Small and medium enterprises are still struggling with the effects of lockdown, with hospitality, retail and events struggling to catch up on lost revenue, he adds. 

“Whilst praise is due to the government for its fast and comprehensive measures, the emergency aid programme for SMEs is turning out to be a bureaucratic monster,” Tenbieg warns. “An over-reliance on loans is putting immense future interest burdens on companies.”

Moreover, Germany cannot hope to negotiate the economic consequences of the virus alone. The country is highly dependent on international trade; it needs its trading partners to get back on their feet too. 

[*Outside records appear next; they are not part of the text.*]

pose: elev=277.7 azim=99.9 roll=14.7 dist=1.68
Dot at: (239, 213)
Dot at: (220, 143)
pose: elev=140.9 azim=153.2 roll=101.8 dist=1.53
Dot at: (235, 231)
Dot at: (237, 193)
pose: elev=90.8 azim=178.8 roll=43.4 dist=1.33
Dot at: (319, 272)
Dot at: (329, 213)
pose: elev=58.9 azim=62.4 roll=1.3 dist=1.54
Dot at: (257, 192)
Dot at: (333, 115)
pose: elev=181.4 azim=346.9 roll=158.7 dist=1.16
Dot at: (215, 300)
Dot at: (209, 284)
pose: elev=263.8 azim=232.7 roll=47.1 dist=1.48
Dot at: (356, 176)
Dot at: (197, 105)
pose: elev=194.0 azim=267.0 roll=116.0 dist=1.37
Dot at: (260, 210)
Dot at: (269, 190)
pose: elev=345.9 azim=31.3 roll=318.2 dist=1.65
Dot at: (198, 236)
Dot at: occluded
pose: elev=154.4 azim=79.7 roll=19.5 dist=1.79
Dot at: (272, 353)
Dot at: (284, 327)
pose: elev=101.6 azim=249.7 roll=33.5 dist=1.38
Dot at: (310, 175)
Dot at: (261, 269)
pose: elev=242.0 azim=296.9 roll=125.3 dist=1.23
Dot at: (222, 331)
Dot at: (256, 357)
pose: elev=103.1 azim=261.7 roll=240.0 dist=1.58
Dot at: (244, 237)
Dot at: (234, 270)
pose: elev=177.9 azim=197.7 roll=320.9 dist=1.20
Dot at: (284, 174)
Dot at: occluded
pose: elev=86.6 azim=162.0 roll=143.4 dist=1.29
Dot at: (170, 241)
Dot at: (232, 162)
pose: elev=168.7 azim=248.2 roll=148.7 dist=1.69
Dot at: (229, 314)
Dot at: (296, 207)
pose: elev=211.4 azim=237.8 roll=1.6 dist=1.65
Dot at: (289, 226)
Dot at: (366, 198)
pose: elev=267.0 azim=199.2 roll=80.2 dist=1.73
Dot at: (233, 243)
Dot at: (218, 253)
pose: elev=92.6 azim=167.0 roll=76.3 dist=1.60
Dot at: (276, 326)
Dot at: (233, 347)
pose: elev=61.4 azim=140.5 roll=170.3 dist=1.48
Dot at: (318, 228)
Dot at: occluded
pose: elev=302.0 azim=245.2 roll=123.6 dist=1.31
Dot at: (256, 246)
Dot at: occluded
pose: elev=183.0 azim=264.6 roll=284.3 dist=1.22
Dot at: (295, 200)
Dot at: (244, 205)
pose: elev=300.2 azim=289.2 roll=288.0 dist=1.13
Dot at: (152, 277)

So far public opinion has been firmly behind the measures taken by Merkel’s government. The crisis has transformed the German political landscape. Scholz’s career seemed over when he was beaten to the leadership of his Social Democratic Party (SPD) last year; now he is riding a wave of popularity that has seen him installed as the party’s candidate for chancellor.

Angela Merkel has been a key player in organising the EU's response to Covid-19 Credit: John Thys/Pool via REUTERS

But there are signs of a shift amid talk of a new lockdown. Bild, Germany’s highest-selling newspaper, has accused Merkel of scare tactics and damaging the country with her reluctance to loosen restrictions.

With elections looming next year, the political landscape could change rapidly if the economic recovery is slow.

Lang of the BDI warns that the economic bail-out cannot cover the German economy’s deeper structural problems.

“Anyone who wants to get out of the Corona crisis with a stable industry must strengthen their competitiveness,” he says.

“A sprint through the current crisis is not enough for this, it is more of a marathon with 2030 as the target. In terms of key factors such as corporate taxation, infrastructure and energy costs, Germany remains poorly positioned in an international landscape.”